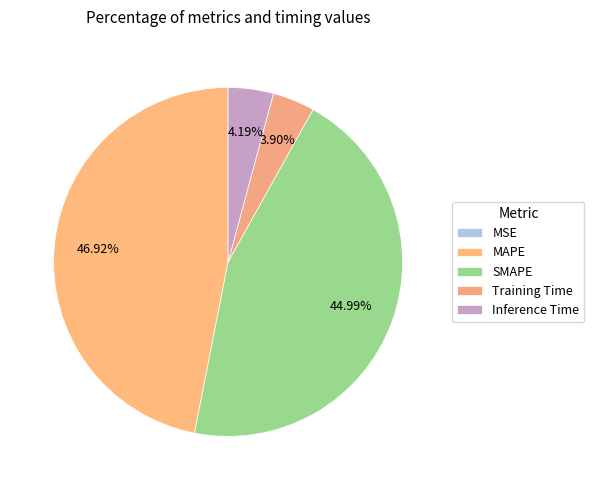

What is the ratio of the value at Inference Time to the value at SMAPE?

0.1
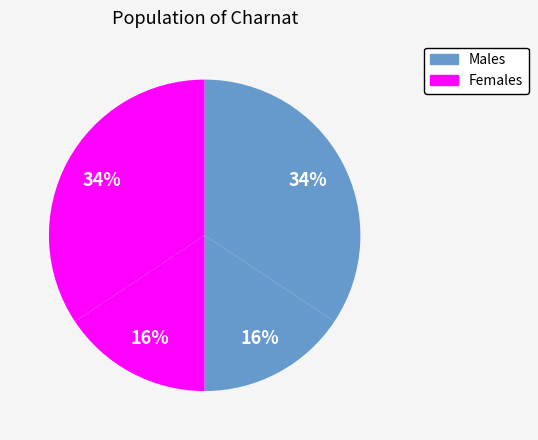

Does any single category account for the majority?

No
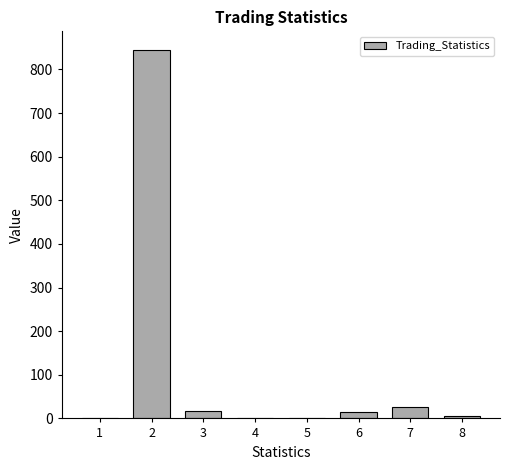

What is the greatest value displayed?

845.0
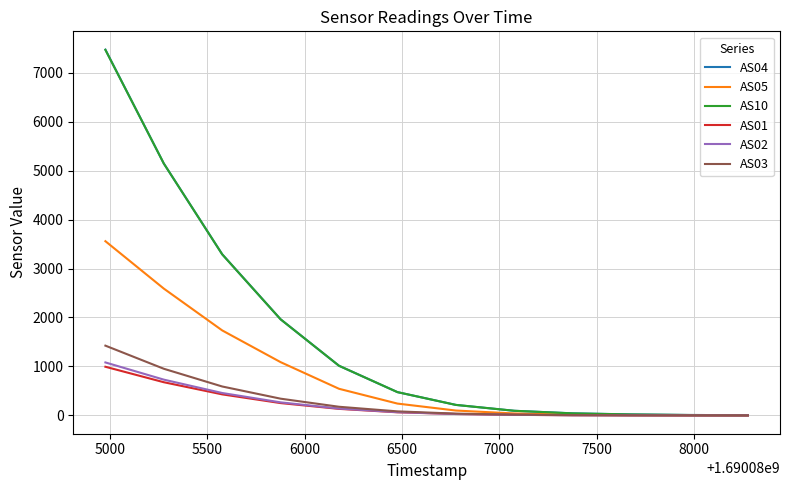

Which series has the widest spread of values?

AS04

· · · · · · ·

Task prompt: Show every line of the records above that contains the word "What". Case counts.

Solution below:
What is the ratio of the value at Inference Time to the value at SMAPE?
What is the greatest value displayed?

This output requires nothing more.